◆ **What you have to do**
Tally the lines in the entries where the string "component" appears, and write only the total.

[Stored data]
::::
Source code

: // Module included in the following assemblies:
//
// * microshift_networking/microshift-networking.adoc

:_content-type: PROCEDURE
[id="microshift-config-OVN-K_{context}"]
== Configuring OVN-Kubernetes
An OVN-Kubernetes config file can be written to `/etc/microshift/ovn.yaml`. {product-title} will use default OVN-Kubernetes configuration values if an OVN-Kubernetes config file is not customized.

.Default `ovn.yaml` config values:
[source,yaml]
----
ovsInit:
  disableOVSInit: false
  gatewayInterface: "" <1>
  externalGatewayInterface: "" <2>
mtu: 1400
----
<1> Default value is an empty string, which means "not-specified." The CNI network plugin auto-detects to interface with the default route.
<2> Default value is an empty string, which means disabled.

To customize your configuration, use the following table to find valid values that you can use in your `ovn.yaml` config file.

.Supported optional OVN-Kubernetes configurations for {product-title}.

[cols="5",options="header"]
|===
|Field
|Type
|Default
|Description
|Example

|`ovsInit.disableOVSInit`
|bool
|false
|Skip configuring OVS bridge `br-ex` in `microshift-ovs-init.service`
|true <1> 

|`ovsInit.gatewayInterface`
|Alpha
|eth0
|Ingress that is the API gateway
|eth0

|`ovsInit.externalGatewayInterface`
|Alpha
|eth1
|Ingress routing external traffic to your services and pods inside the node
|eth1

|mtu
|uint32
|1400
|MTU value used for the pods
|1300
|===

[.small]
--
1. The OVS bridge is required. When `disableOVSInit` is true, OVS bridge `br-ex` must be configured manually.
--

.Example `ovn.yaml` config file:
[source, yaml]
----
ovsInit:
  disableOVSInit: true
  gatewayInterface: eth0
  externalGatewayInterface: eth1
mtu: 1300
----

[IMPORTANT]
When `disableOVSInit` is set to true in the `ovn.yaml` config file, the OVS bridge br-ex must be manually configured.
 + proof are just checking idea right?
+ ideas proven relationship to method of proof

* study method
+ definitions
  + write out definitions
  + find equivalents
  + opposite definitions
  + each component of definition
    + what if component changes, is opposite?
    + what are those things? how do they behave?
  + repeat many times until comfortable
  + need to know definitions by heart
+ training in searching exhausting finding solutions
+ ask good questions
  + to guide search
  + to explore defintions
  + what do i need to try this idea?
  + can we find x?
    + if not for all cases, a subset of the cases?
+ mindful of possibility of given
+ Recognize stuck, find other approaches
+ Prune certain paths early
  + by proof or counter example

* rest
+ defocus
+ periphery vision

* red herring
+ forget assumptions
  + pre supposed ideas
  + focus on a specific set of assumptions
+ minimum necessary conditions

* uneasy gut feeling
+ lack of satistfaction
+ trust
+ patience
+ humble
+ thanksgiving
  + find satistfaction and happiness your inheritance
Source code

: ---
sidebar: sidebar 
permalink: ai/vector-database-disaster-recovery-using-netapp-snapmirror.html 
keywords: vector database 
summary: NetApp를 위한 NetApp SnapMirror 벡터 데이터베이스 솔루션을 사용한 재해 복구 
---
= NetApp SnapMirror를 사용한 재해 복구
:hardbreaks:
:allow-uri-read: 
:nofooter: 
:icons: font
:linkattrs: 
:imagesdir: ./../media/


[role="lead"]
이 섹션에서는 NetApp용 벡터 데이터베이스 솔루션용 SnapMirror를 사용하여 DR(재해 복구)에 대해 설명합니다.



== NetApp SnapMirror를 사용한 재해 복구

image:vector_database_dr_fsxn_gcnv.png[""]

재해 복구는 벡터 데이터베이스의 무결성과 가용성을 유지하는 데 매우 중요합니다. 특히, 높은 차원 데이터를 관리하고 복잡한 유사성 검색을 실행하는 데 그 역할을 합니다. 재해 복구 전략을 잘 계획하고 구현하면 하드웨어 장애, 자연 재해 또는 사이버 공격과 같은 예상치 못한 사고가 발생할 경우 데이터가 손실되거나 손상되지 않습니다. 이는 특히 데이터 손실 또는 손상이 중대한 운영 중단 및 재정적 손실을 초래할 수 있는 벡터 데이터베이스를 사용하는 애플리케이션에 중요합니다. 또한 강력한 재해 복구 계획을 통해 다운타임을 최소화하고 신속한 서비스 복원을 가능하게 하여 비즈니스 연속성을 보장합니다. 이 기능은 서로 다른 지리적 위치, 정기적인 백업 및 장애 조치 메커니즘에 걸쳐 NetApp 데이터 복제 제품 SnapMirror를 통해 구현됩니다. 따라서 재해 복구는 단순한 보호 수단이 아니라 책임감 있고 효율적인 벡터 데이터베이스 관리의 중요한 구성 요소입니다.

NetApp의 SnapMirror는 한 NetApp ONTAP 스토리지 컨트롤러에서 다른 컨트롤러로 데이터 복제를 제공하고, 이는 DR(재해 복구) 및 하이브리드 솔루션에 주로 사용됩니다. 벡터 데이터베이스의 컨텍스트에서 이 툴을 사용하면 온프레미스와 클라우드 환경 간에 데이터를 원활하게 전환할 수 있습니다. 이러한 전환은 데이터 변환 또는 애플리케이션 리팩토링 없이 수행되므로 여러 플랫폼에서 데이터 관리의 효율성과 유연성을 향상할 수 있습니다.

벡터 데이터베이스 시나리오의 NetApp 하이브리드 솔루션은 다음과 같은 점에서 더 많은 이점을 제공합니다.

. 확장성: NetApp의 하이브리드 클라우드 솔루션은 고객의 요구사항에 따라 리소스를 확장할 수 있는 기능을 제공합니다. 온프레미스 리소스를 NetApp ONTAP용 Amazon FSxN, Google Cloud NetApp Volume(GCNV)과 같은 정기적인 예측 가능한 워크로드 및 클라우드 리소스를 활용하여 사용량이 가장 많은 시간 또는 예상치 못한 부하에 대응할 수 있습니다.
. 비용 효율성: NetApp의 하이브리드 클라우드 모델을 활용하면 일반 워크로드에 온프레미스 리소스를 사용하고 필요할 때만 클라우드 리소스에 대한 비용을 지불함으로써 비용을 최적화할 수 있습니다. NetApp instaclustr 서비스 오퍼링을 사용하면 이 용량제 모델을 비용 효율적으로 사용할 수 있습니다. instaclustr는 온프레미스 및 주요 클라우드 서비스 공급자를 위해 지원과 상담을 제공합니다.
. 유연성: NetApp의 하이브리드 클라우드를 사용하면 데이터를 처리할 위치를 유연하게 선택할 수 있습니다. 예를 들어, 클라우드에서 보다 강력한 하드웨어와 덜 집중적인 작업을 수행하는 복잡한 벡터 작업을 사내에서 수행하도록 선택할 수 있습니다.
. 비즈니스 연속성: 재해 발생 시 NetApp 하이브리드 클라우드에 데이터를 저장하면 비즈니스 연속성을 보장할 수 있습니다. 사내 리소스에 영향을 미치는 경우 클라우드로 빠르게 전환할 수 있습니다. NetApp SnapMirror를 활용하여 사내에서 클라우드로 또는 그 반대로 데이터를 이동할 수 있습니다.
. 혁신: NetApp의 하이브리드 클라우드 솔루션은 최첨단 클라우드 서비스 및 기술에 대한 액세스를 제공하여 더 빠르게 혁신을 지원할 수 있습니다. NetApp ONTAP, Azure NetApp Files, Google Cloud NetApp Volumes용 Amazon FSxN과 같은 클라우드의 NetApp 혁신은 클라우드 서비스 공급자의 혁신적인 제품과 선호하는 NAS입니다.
::::
◆ **Output for this exercise**
2